§ TASK DIRECTIONS:
Everything in the listing should be transcribed exactly, apart from the pictures.

§ ENTRIES PROVIDED:
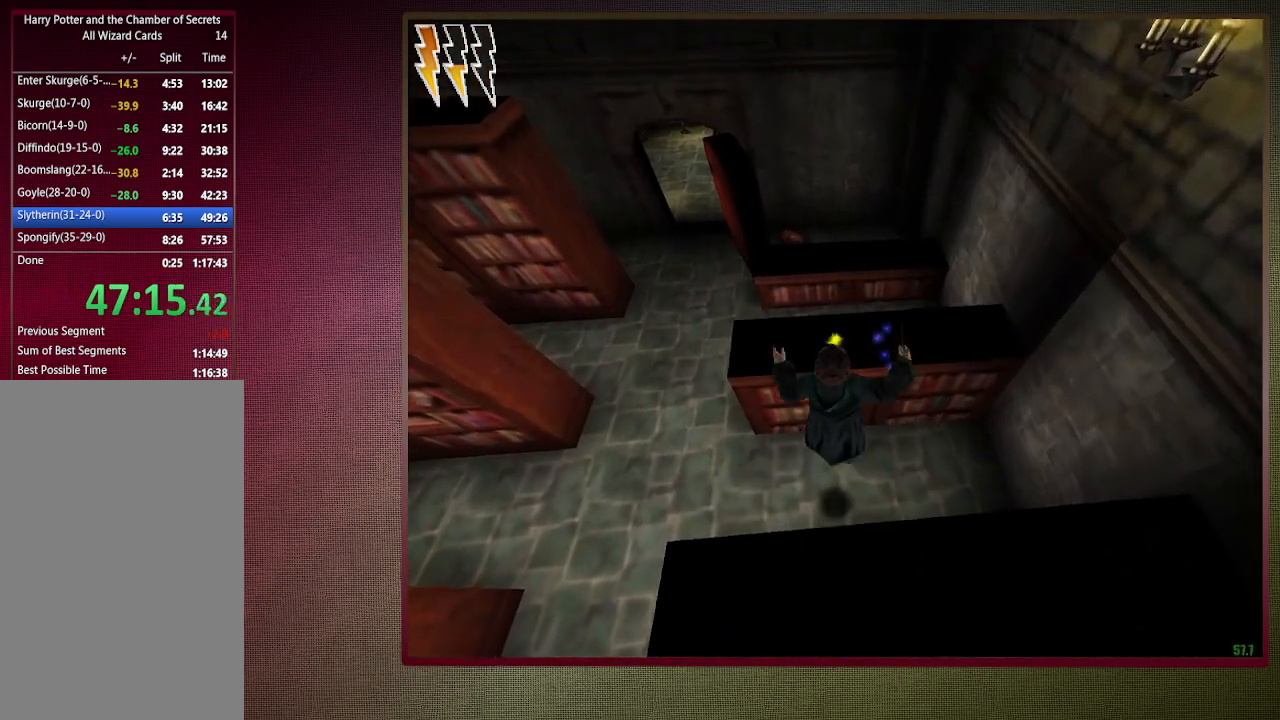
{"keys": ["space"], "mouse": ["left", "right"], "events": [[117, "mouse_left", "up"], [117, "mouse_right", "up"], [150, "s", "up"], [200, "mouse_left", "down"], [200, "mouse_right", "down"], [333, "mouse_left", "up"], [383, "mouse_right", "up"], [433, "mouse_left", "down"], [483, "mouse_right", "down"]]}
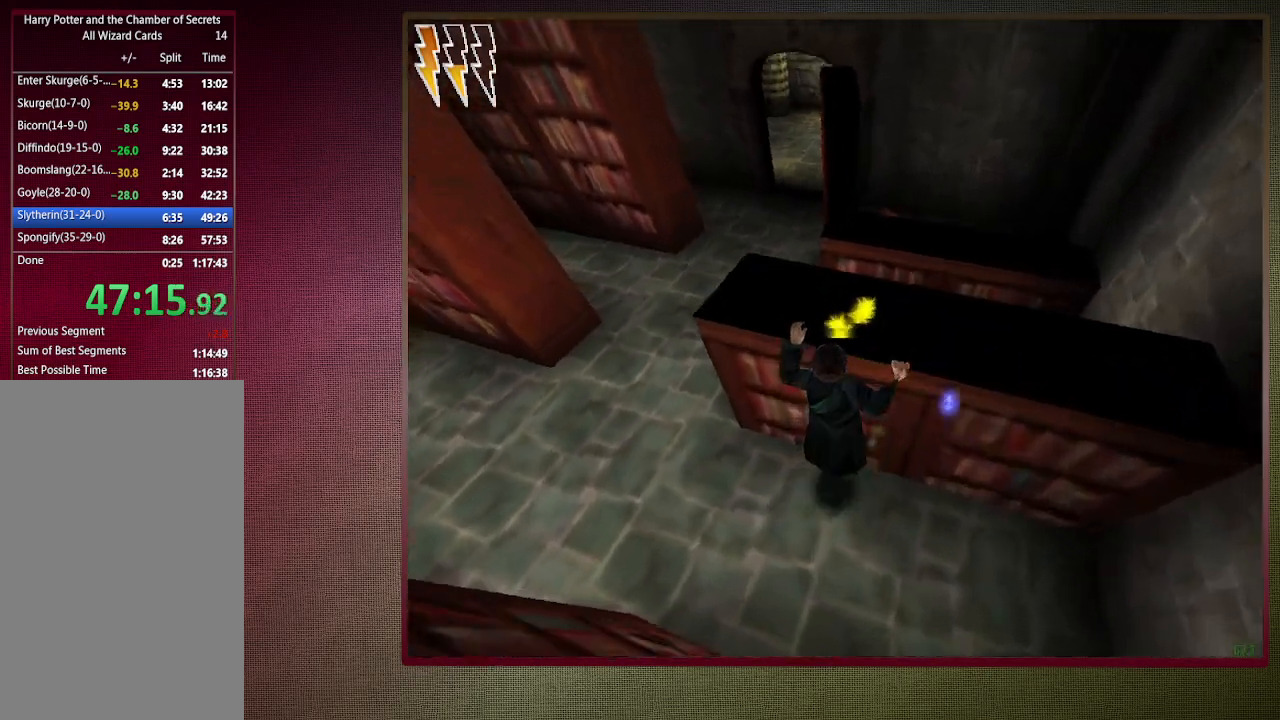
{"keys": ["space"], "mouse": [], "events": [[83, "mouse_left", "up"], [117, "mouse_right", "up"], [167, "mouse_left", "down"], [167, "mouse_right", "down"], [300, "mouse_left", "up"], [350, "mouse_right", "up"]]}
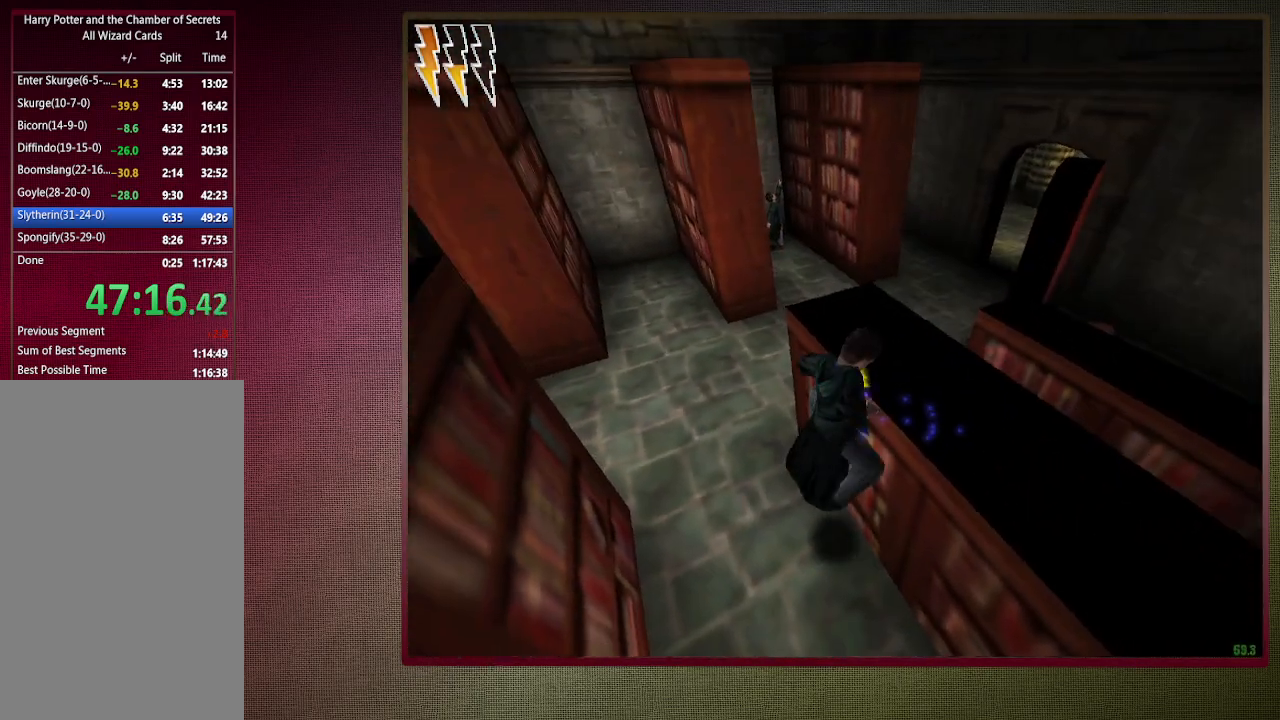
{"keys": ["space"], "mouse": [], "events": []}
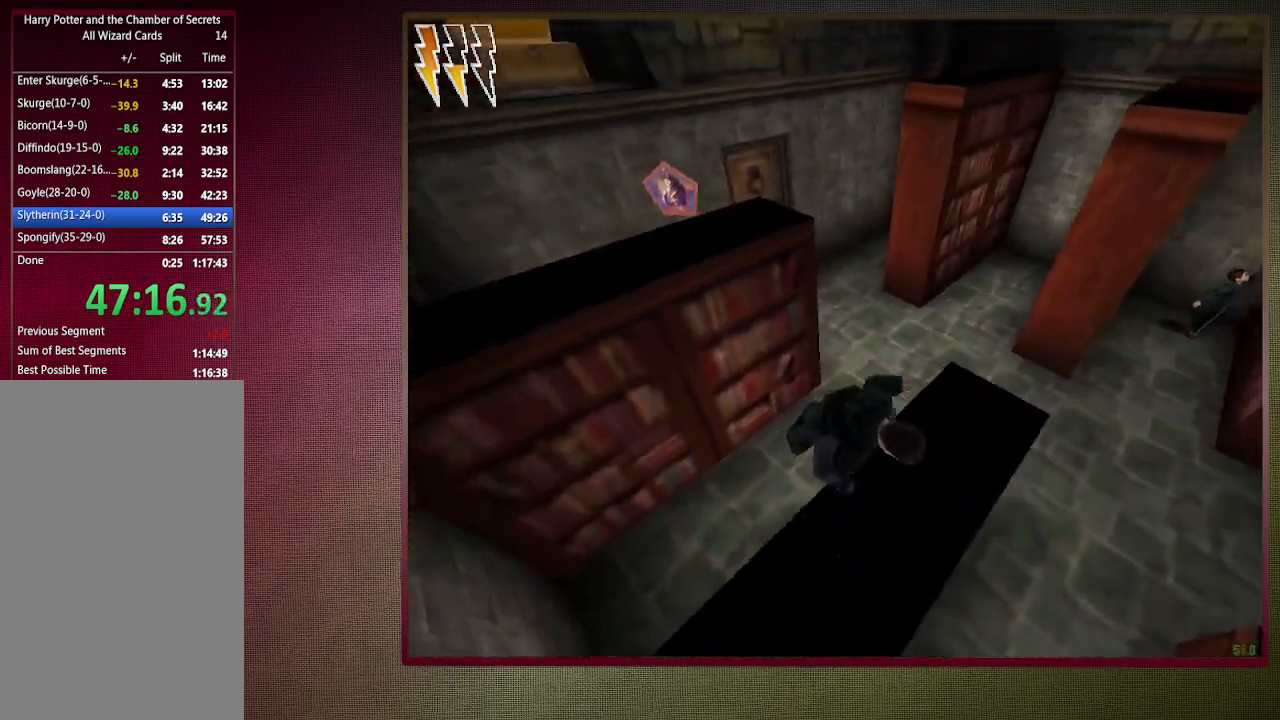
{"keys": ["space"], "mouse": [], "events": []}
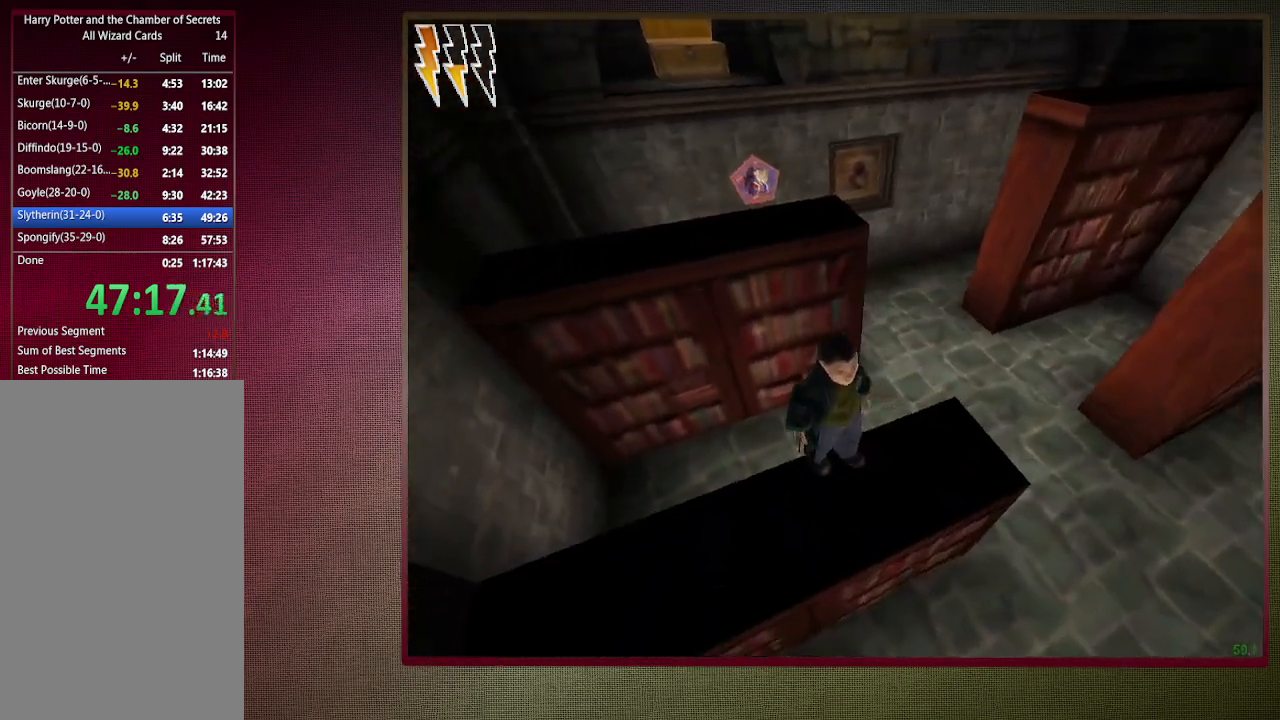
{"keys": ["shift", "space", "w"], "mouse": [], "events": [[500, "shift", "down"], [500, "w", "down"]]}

§ ANSWER BELOW:
{"keys": ["space"], "mouse": ["left", "right"], "events": [[117, "mouse_left", "up"], [117, "mouse_right", "up"], [150, "s", "up"], [200, "mouse_left", "down"], [200, "mouse_right", "down"], [333, "mouse_left", "up"], [383, "mouse_right", "up"], [433, "mouse_left", "down"], [483, "mouse_right", "down"]]}
{"keys": ["space"], "mouse": [], "events": [[83, "mouse_left", "up"], [117, "mouse_right", "up"], [167, "mouse_left", "down"], [167, "mouse_right", "down"], [300, "mouse_left", "up"], [350, "mouse_right", "up"]]}
{"keys": ["space"], "mouse": [], "events": []}
{"keys": ["space"], "mouse": [], "events": []}
{"keys": ["shift", "space", "w"], "mouse": [], "events": [[500, "shift", "down"], [500, "w", "down"]]}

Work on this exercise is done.